FitRep Calculator

Problem

Performance evaluations in the U.S. Marine Corps require both quantitative scoring and tightly structured narrative assessments. The workflow combines rule-based calculations with subjective written justification, making it time-consuming and error-prone, particularly for evaluators responsible for multiple reports.

At the time, no lightweight tool existed to display the quantitative scores or help standardize narrative drafting while preserving human judgment.

Approach

I built a web application that accepts structured evaluation inputs and computes relative value scores according to published guidelines. The application then uses a large language model to generate draft narrative sections aligned with those inputs, providing users with a consistent starting point rather than a finished product.

The system separates deterministic logic (scoring and validation) from probabilistic output (narrative drafting), ensuring transparency and user control. Streamlit was selected to enable rapid iteration, low operational overhead, and easy access for non-technical users. The application integrates the OpenAI API behind a controlled interface, abstracting prompt construction while keeping the underlying inputs explicit.

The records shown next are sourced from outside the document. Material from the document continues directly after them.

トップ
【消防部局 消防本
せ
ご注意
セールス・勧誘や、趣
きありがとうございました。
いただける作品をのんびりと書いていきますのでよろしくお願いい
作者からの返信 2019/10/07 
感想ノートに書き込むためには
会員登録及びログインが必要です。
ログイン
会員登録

In addition to its operational purpose, the project serves as a controlled environment for evaluating different LLM sizes, deployment approaches, and interaction patterns (browser-based tools vs. API-driven integration).

Tradeoffs

Rapid framework vs. custom frontend: Streamlit enabled fast delivery and experimentation but limits UI customization. This was acceptable for an internal decision-support tool and helped inform what a future production-grade implementation would require.
AI abstraction vs. cost transparency: Centralizing AI interactions simplifies the user experience but introduces API costs. To explore this tradeoff, the tool also exposes structured prompts that can be used directly in browser-based LLM interfaces.
Stateless design vs. personalization: The application intentionally avoids authentication and persistent storage. This reduces complexity and risk while avoiding duplication of data already managed by existing enterprise systems.

Outcome

The tool is currently in active testing and use, reducing manual calculation errors and improving consistency in narrative drafting. More broadly, it has become a practical reference point for discussing AI integration patterns, tradeoffs, and governance within an operational setting.

The project remains iterative by design, with future work focused on usability refinement, evaluation of alternative models, and potential pathways to a more integrated production solution.